Badalgachhi Upazila mauza geocode map

Badalgacchi Upazila (বদলগাছি উপজেলা) is a Upazila of Naogaon District under Rajshahi Division, Bangladesh.

==Geography==

Map of Naogaon District

Badalgacchi is located at . It consists of 54,001 households and has a total area of 213.97 km2.

==Demographics==

According to the 2022 Bangladeshi census, Badalgachhi Upazila had 59,358 households and a population of 206,557. 7.47% of the population were under 5 years of age. Badalgachhi had a literacy rate (age 7 and over) of 69.82%: 72.17% for males and 67.60% for females, and a sex ratio of 95.39 males for every 100 females. 12,856 (6.22%) lived in urban areas. Ethnic population was 8377 (4.06%), of which Munda were 3,640 and Oraon were 2,699.

According to the 2011 Census of Bangladesh, Badalgachhi Upazila had 54,001 households and a population of 201,342. 36,957 (18.36%) were under 10 years of age. Badalgachhi had a literacy rate (age 7 and over) of 49.55%, compared to the national average of 51.8%, and a sex ratio of 1002 females per 1000 males. 6,357 (3.16%) lived in urban areas. Ethnic population was 10,799 (5.36%), of which Oraon were 3,661.

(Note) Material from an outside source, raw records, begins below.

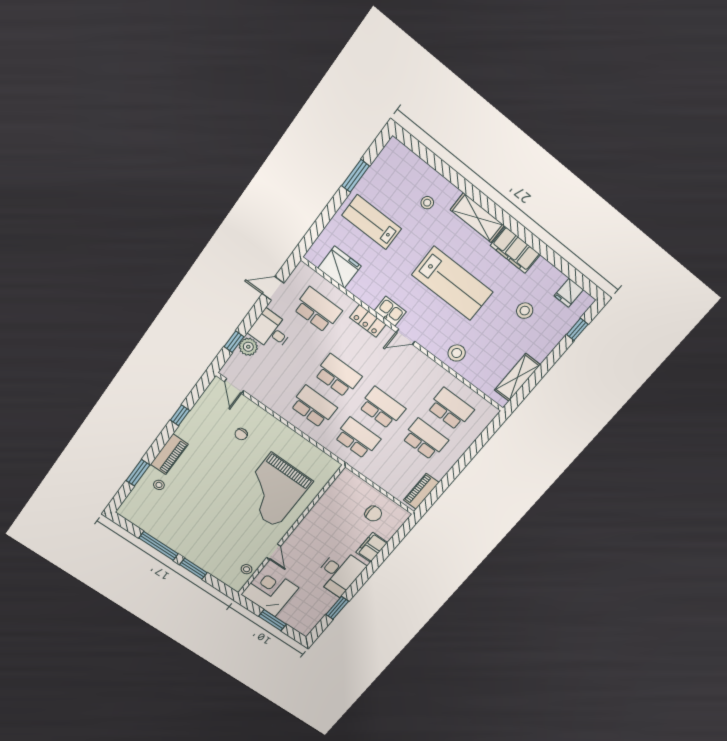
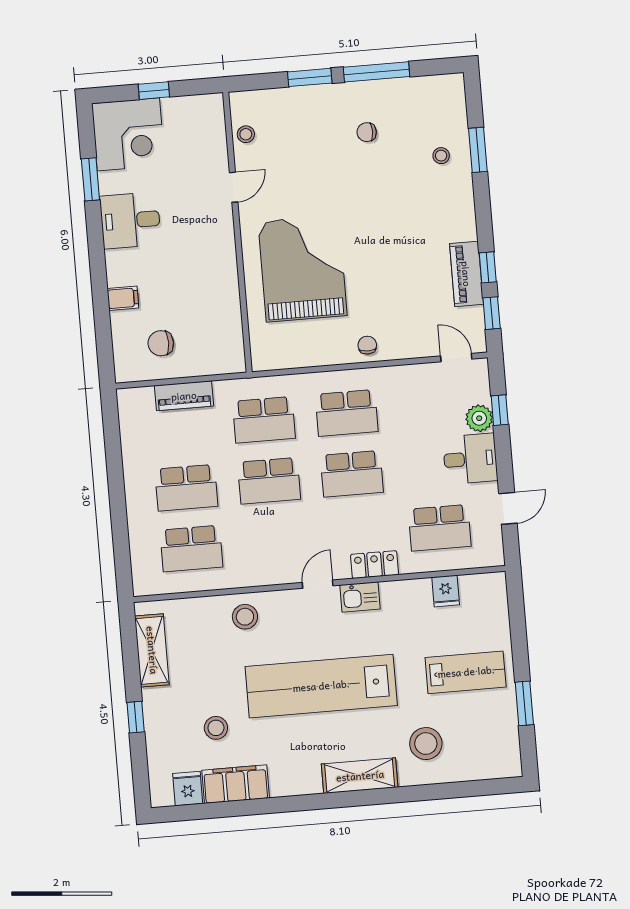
stool: (427, 203) -> (426, 744), width x1.89, depth x1.89
filing cabinet: (515, 250) -> (236, 784), moved
fridge: (339, 267) -> (446, 591), width x0.53, depth x0.75
lab bench: (452, 283) -> (321, 686), width x1.36
window: (577, 329) -> (136, 717), moved
window: (197, 392) -> (492, 313), added
chair: (241, 434) -> (367, 345), moved
piano: (169, 454) -> (466, 274), moved
piano: (421, 491) -> (184, 396), moved, turned 90
chair: (187, 524) -> (367, 132), added
filing cabinet: (372, 547) -> (123, 298), width x0.50
door: (274, 552) -> (234, 187), swing flipped
desk: (339, 572) -> (130, 220), width x0.73
corner desk: (270, 591) -> (128, 134), moved
window: (272, 620) -> (154, 91), width x0.67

In 1991, the population of Badalgacchia was 176,010. Males constitute 51.34% of the population, and females account for 48.66%. Badalgachi has an average literacy rate of 28.4% for persons seven years and older, which is below the national average of 32.4%.

==Points of interest==
Somapura Mahavihara is situated in Paharpur village.

==Administration==
Badalgachhi, formed as a thana (police station) in 1807, was converted into an upazila in 1983.

The upazila is divided into eight union parishads: Adhaipur, Badalgachhi, Balubhara, Bilasbari, Kola, Mathurapur, Mithapur, and Paharpur. The union parishads are subdivided into 247 mauzas and 238 villages.